Print the lines of the items from the one containing "Output key: every" through the one containing "0.214010, 0.662378, 0.614076]]", both included, without the pictures.

§ **INPUT MATERIAL**:
»»

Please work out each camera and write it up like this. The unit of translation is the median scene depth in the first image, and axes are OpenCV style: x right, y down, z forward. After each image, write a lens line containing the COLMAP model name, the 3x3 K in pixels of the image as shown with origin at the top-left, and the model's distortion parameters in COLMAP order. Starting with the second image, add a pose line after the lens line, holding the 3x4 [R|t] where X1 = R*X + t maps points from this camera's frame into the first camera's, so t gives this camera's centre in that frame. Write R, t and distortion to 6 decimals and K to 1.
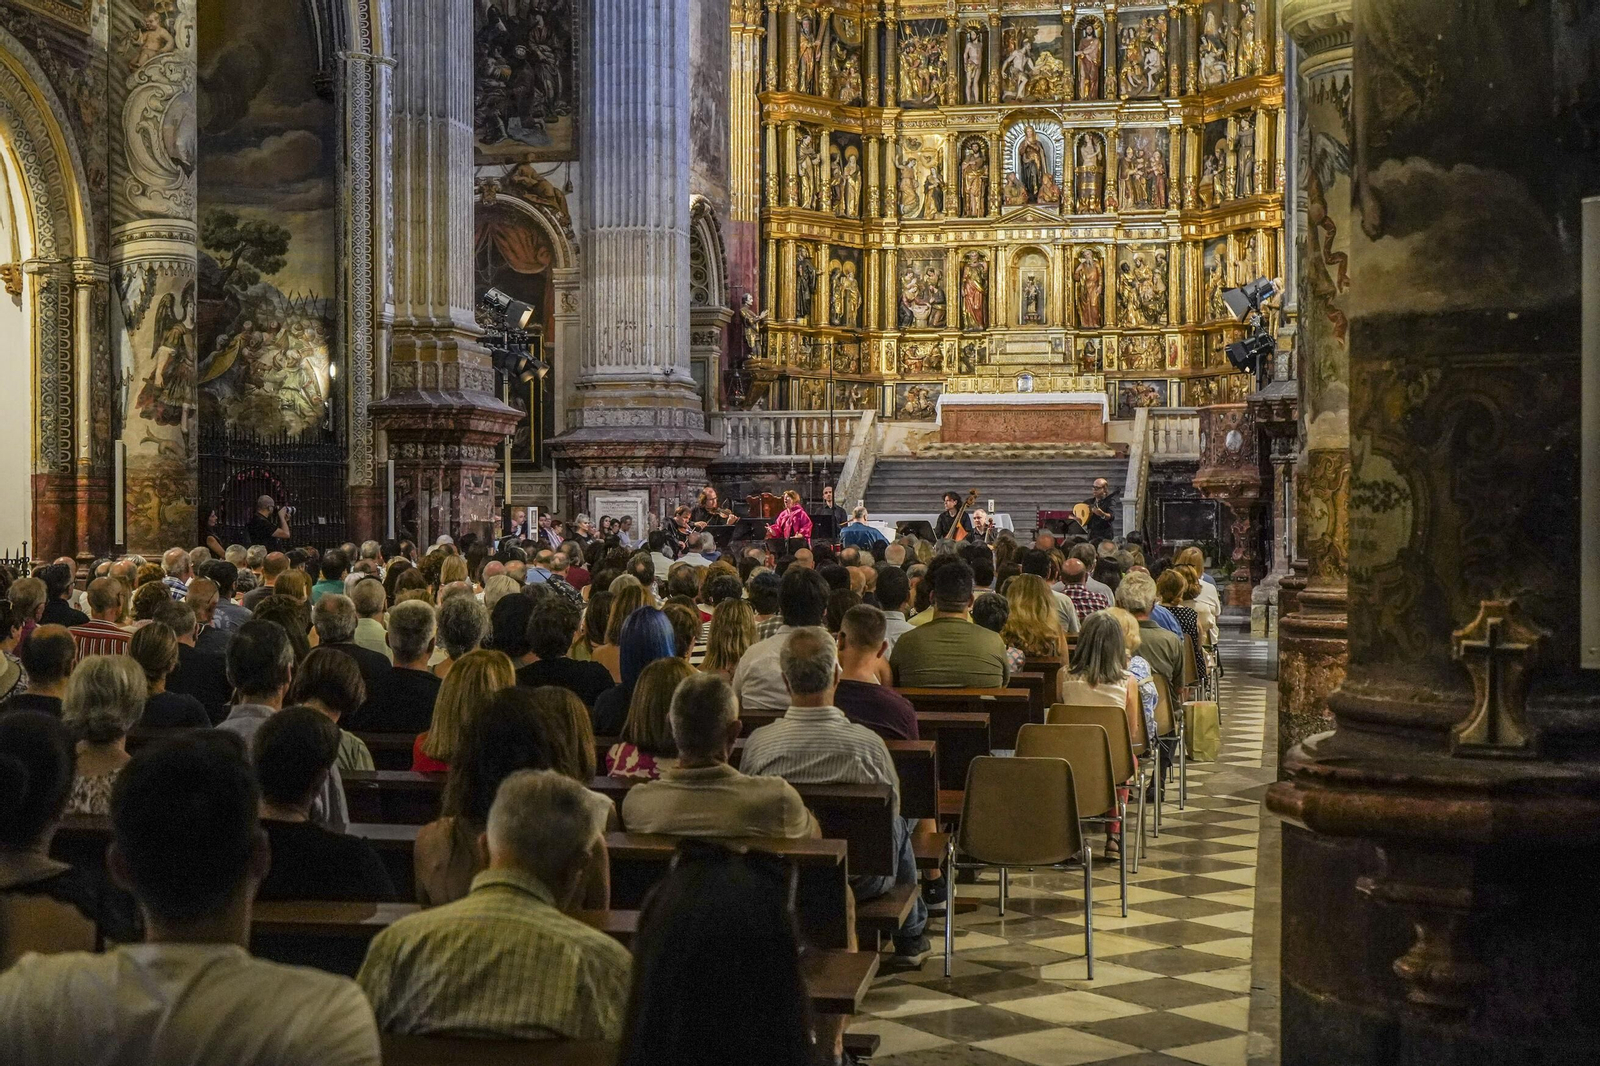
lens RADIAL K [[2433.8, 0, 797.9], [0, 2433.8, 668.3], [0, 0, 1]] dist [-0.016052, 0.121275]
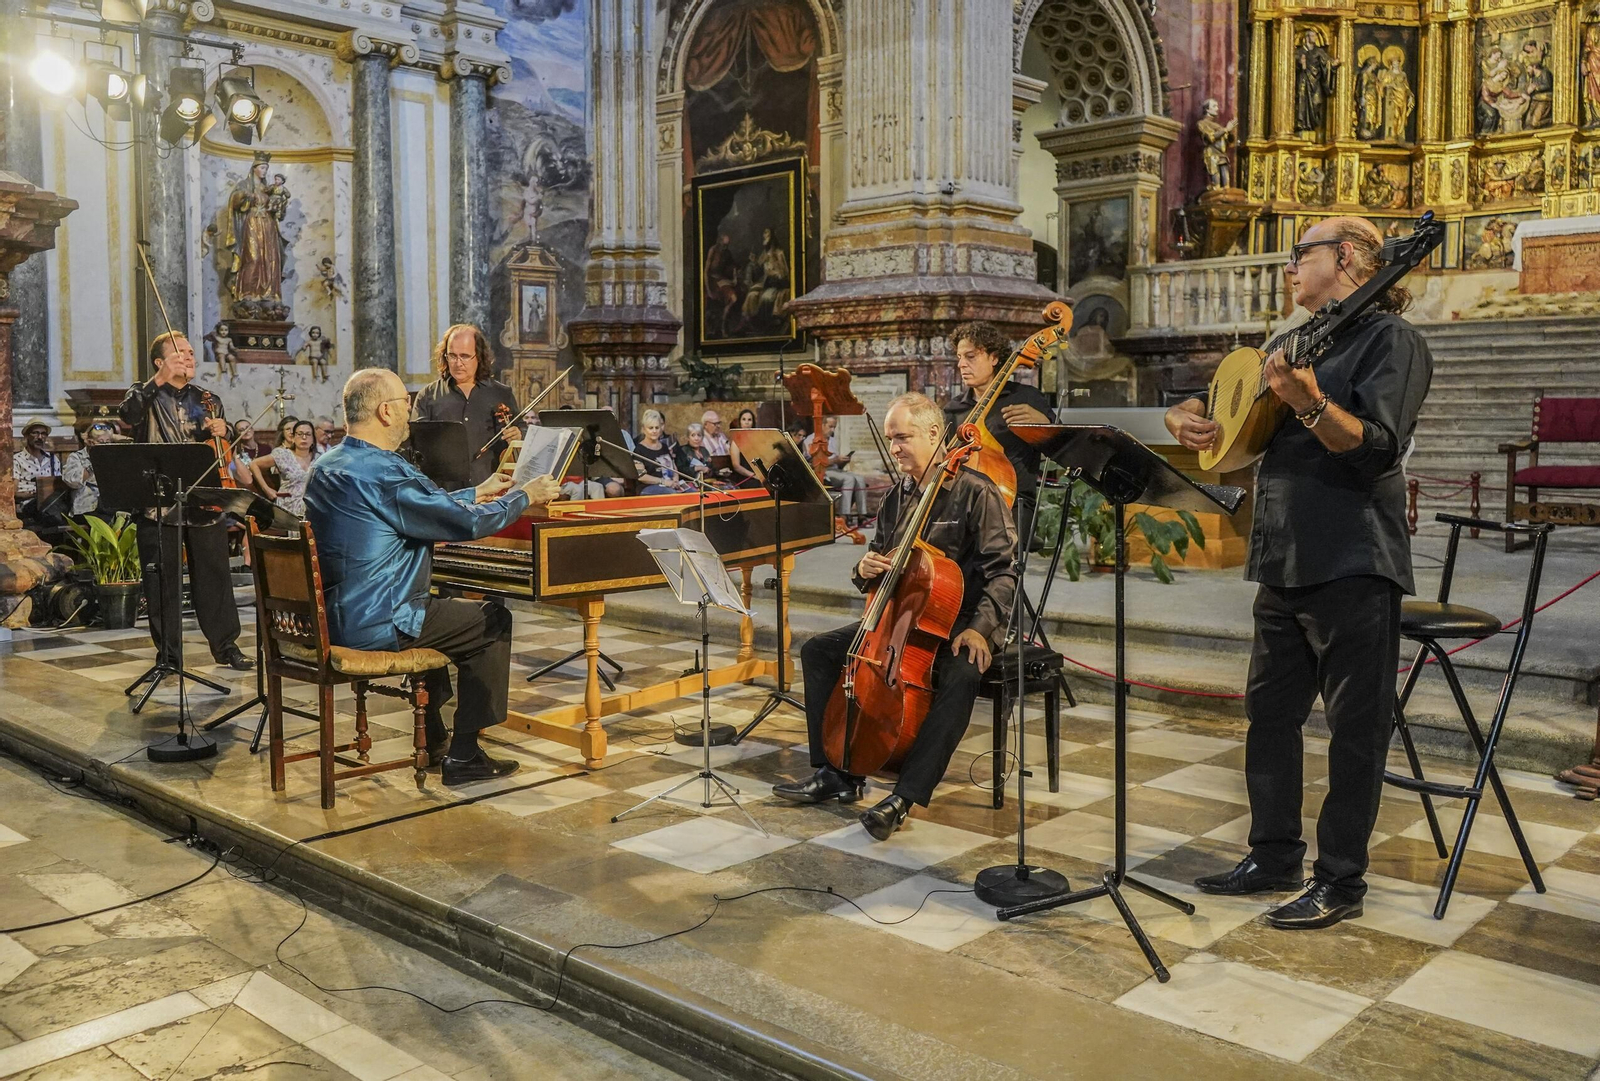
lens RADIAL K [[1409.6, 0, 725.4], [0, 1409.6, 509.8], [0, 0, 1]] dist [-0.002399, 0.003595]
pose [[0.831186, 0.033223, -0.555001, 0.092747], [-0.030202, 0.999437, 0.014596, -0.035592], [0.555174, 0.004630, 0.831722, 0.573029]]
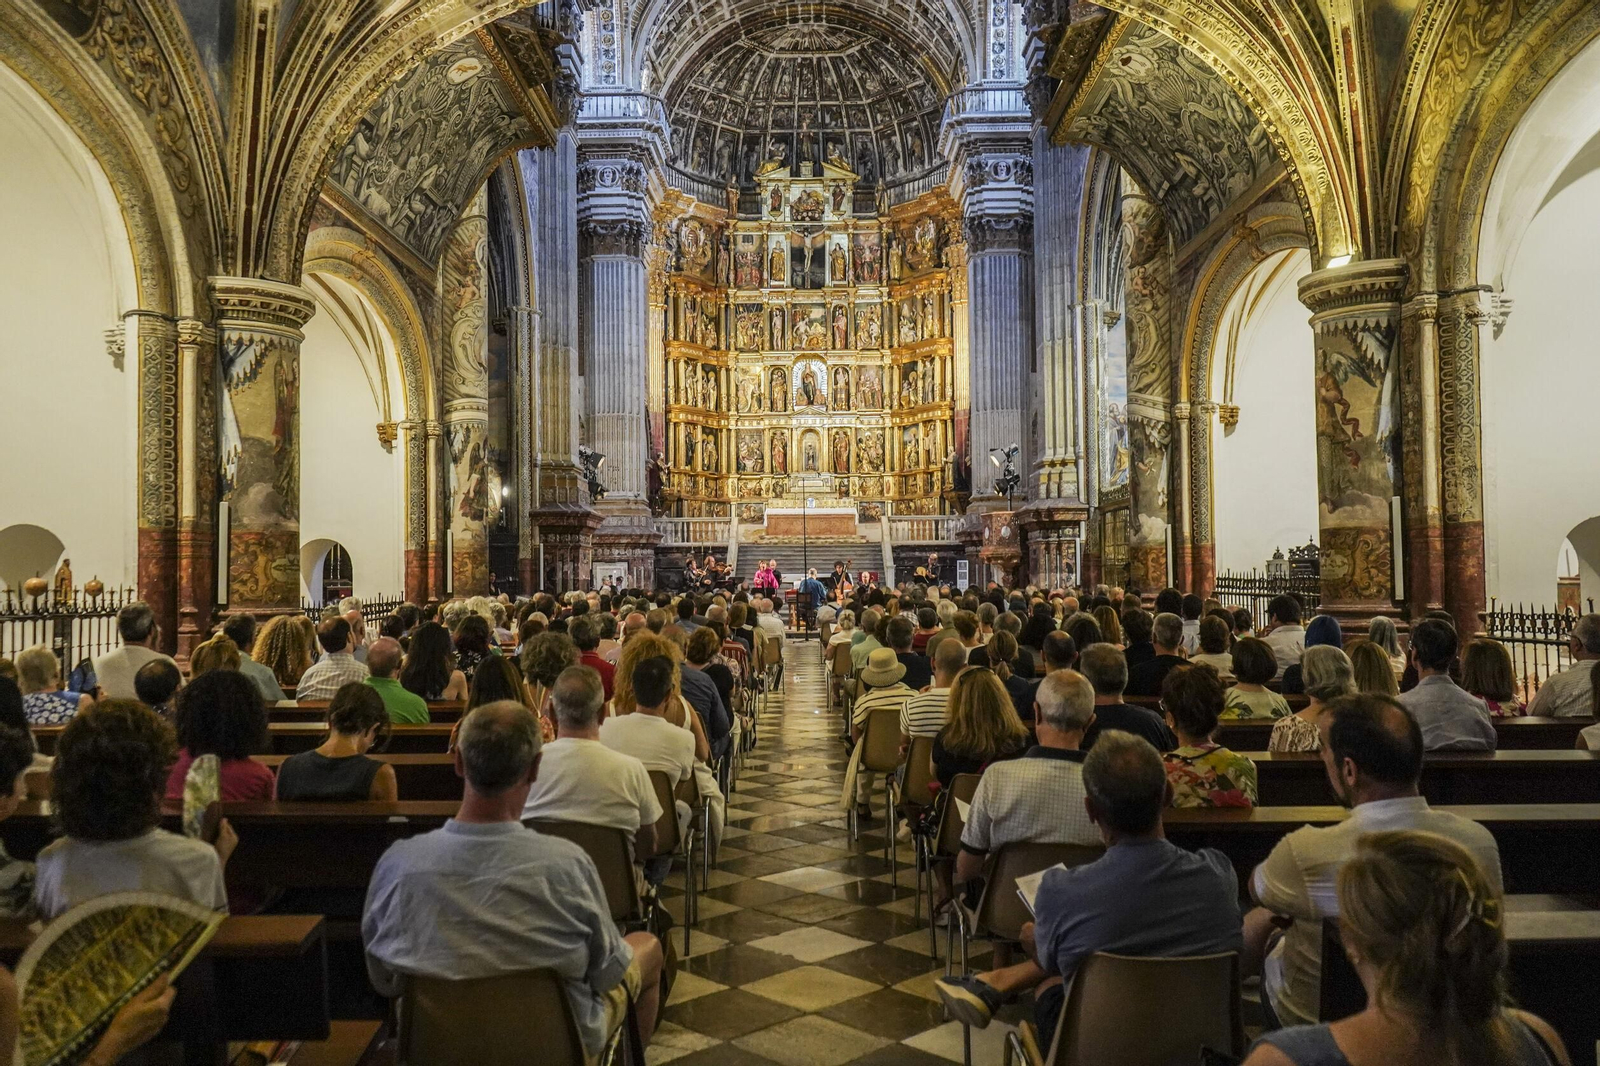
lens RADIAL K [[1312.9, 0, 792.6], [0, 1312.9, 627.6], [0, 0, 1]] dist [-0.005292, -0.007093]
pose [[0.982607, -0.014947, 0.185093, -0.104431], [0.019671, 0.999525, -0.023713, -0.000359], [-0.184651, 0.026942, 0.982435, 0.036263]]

««
»»

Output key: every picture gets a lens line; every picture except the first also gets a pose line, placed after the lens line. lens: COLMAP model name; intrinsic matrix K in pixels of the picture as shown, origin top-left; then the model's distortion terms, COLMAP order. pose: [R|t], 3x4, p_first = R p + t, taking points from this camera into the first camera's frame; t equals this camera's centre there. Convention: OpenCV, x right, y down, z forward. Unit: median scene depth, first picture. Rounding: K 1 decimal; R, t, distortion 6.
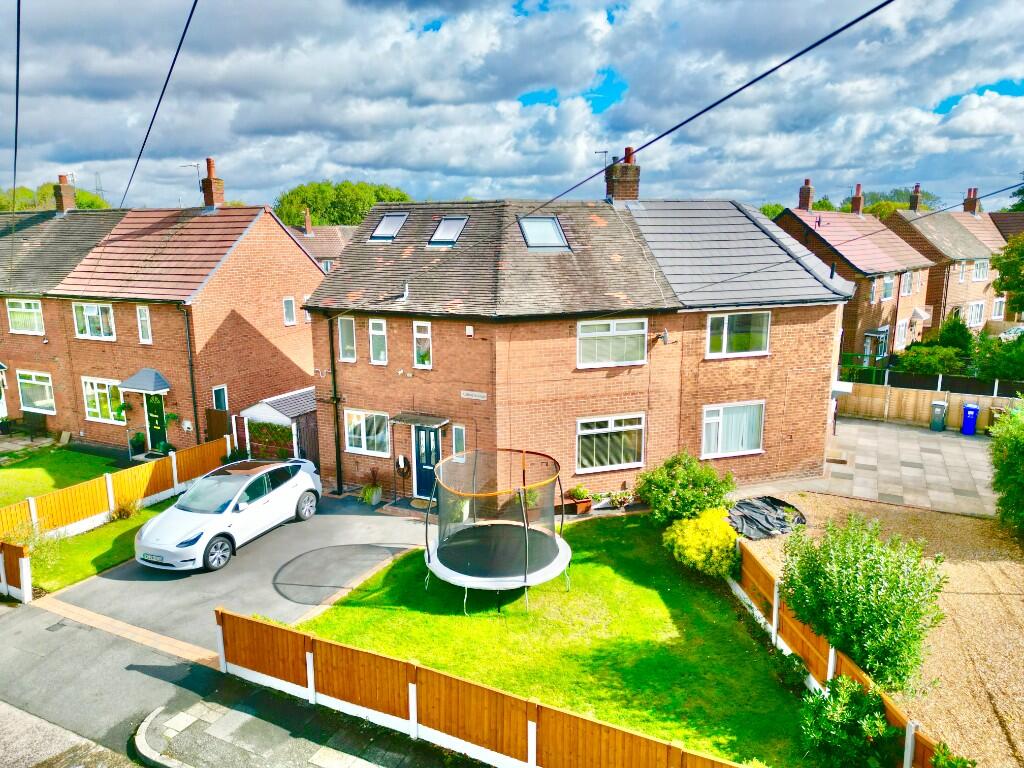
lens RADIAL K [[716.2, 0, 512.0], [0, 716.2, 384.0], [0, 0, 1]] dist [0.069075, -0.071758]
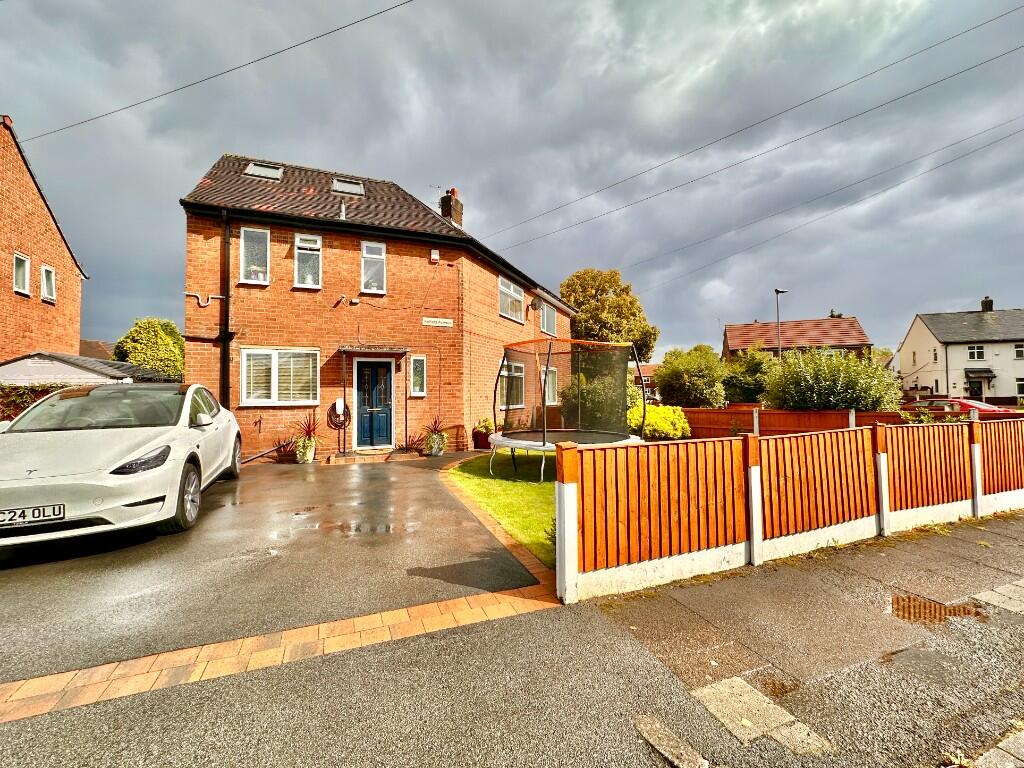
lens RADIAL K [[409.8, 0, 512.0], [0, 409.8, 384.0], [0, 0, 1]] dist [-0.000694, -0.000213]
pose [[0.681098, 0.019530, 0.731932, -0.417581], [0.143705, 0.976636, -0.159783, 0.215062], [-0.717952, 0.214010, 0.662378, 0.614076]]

««

§ **SOLUTION TO THIS EXERCISE**:
Output key: every picture gets a lens line; every picture except the first also gets a pose line, placed after the lens line. lens: COLMAP model name; intrinsic matrix K in pixels of the picture as shown, origin top-left; then the model's distortion terms, COLMAP order. pose: [R|t], 3x4, p_first = R p + t, taking points from this camera into the first camera's frame; t equals this camera's centre there. Convention: OpenCV, x right, y down, z forward. Unit: median scene depth, first picture. Rounding: K 1 decimal; R, t, distortion 6.
lens RADIAL K [[716.2, 0, 512.0], [0, 716.2, 384.0], [0, 0, 1]] dist [0.069075, -0.071758]
lens RADIAL K [[409.8, 0, 512.0], [0, 409.8, 384.0], [0, 0, 1]] dist [-0.000694, -0.000213]
pose [[0.681098, 0.019530, 0.731932, -0.417581], [0.143705, 0.976636, -0.159783, 0.215062], [-0.717952, 0.214010, 0.662378, 0.614076]]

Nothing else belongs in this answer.